EXCERPTED TEXT –
This is where development finance institutions often play a role: helping reduce investment risk, strengthen enabling environments, and support financing structures that make projects more viable. 

“We want these investments to be viable and attractive for investors,” Mateo explains, “but we operate in contexts where affordability is a major issue. We have to bridge that gap.” 

What This Looks Like in Practice 

One of the programmes Mateo works on is the Africa Minigrids Program (AMP), which supports the expansion of solar minigrids across sub-Saharan Africa. The work ranges from supporting governments on policy and regulations to helping facilitate projects that expand energy access for households, clinics, farms and small businesses. 

In countries where grid expansion remains slow or financially difficult, minigrids can provide a more immediate source of reliable electricity. The impact is often practical and local: refrigeration for vaccines, power for agricultural processing, or energy access for small enterprises that previously relied on diesel or had no electricity at all. 

In Somalia, Comoros, Burkina Faso, and Malawi, UNDP supported the development of regulations, licensing regimes and pilots paving the way for investment. 

In Nigeria, with funding from the Global Environment Facility (GEF), and in partnership with Nigeria’s Rural Electrification Agency, AMP is investing over US$5.9 million across 23 separate sites, demonstrating how solar-powered minigrids can anchor rural economic activity and support small businesses and agricultural enterprises. 

A Swiss Perspective in a Global Role 

After several years working abroad, Mateo says he has come to appreciate certain aspects of Switzerland differently. Growing up there, it was easy to take certain things for granted: reliable infrastructure, functioning institutions and public services that people can depend on. 

It was only after working across developing economies that he realised how exceptional those conditions are. In places where access to electricity, financing or basic services cannot be assumed, the consequences of policy and investment decisions are often immediate and visible. 

"In Switzerland, things generally work," he says. "Because they work, you don't always see everything that goes into making them work."

EXERCISE 1 –
According to the article about the Africa Minigrids Program, how many separate sites in Nigeria is the program investing across?
EXERCISE 2 –
Carry on the article about the Africa Minigrids Program, starting after its last sentence.
The listing that comes next has no connection to the article about the Africa Minigrids Program.

SUPPLIED INFORMATION –

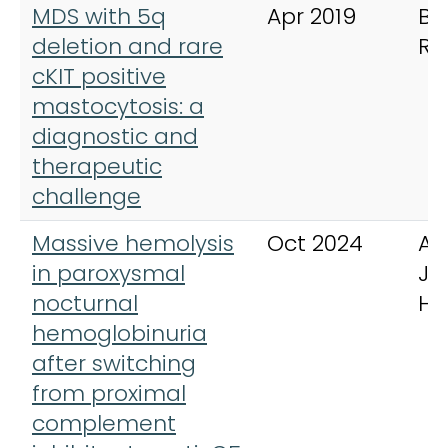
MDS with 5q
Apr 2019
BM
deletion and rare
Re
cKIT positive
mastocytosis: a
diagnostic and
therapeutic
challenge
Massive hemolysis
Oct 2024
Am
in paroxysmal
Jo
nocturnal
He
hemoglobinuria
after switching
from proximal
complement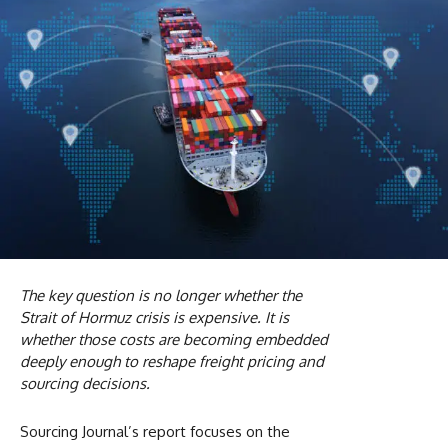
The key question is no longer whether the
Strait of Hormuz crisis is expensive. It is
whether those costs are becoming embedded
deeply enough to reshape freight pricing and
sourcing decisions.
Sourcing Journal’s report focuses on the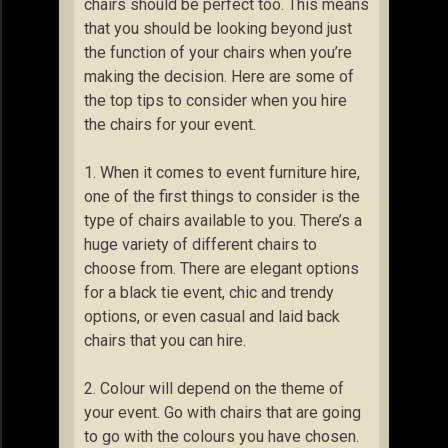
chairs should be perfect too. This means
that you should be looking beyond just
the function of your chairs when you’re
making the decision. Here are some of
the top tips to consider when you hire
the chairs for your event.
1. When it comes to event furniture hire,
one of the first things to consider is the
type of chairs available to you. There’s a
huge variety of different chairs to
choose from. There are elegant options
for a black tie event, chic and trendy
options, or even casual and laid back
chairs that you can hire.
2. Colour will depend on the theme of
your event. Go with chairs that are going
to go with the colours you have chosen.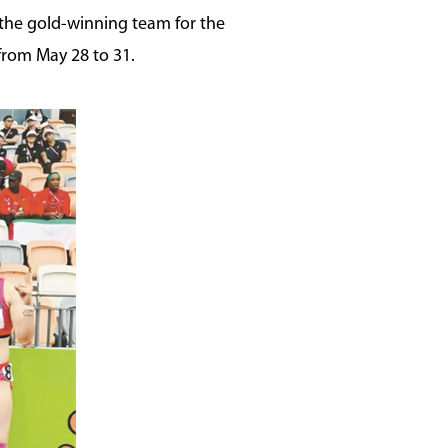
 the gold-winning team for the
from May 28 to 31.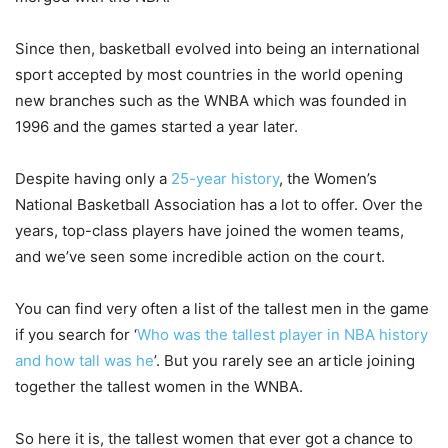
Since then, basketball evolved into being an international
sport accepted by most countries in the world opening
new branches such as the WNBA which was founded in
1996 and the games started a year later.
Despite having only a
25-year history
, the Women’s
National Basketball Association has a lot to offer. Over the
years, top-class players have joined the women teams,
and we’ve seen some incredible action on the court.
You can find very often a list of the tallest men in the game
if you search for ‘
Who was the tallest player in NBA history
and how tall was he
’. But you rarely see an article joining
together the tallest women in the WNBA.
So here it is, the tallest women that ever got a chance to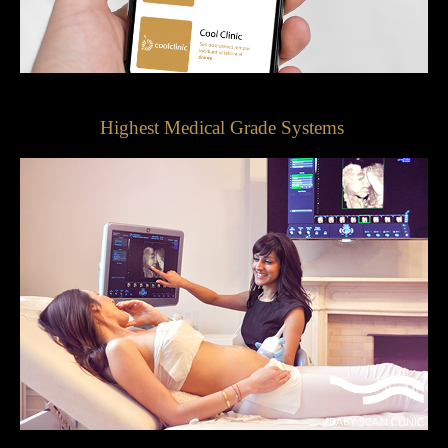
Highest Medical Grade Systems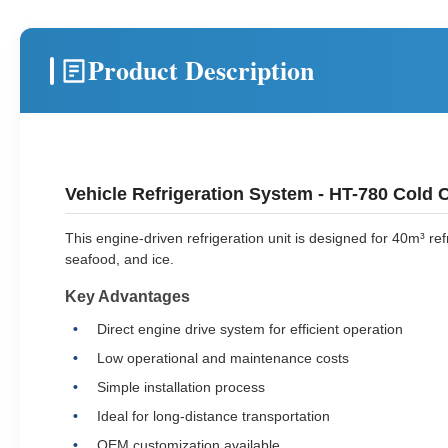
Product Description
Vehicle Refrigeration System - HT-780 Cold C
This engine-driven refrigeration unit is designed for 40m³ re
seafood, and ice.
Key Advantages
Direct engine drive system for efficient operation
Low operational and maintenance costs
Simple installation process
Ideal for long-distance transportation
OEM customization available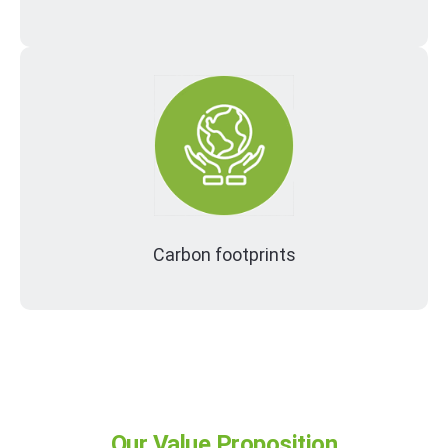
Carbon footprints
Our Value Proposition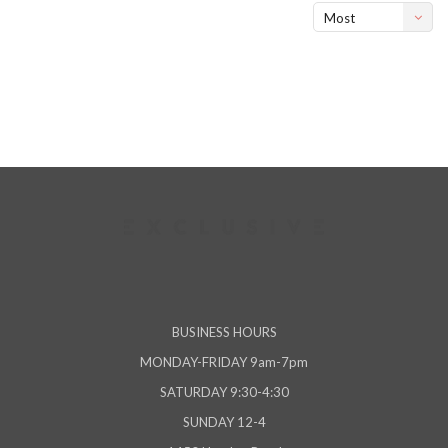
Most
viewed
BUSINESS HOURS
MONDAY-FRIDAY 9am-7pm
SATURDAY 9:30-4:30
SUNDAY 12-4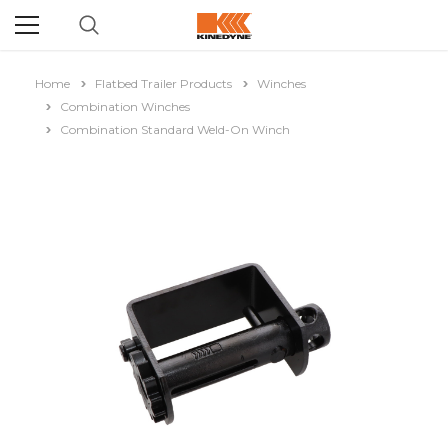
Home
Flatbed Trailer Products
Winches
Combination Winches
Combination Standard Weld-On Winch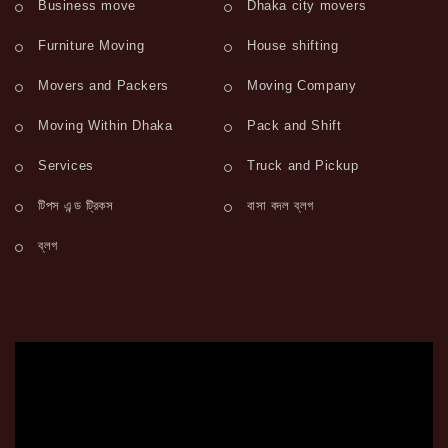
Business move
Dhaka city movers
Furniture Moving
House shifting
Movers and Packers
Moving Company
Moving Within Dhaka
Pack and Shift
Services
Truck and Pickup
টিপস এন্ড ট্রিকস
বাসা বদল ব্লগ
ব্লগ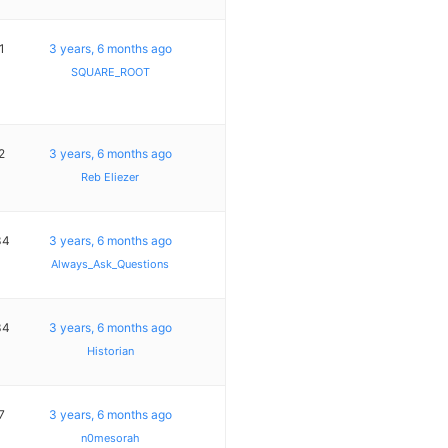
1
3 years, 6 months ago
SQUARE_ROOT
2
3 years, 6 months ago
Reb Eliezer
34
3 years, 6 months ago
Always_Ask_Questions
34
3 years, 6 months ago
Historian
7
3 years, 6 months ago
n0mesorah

RESPONSE BOX 1 –
23 separate sites.

RESPONSE BOX 2 –
That perspective has stayed with him throughout his career. Behind every functioning system are years of investment, coordination and institution-building. Much of that work goes unnoticed when it succeeds, becoming visible only when it is absent. 

What He Would Tell His Younger Self 
 
Mateo is candid about what shaped him most: not the roles that looked most comfortable or predictable, but the ones that felt closest to what genuinely interested him, even when they came with uncertainty. 

"There is no single path," he says. "Every experience counts, including the indirect ones. The connections often become clear only in retrospect." 

He encourages young professionals to remain curious across sectors and disciplines, while building genuine expertise in at least one area over time. "Interdisciplinarity," he adds, "is what creates real value in a field as complex as climate and development finance." 

 

Why This Matters for Swiss Professionals 

Development finance is, in many ways, a long game. Projects take years to structure, partnerships require sustained commitment, and credibility is built slowly, through consistency rather than visibility. It is not a field that rewards impatience. 

"Much of what we do is invisible," Mateo says. "We set the foundations on which others build.”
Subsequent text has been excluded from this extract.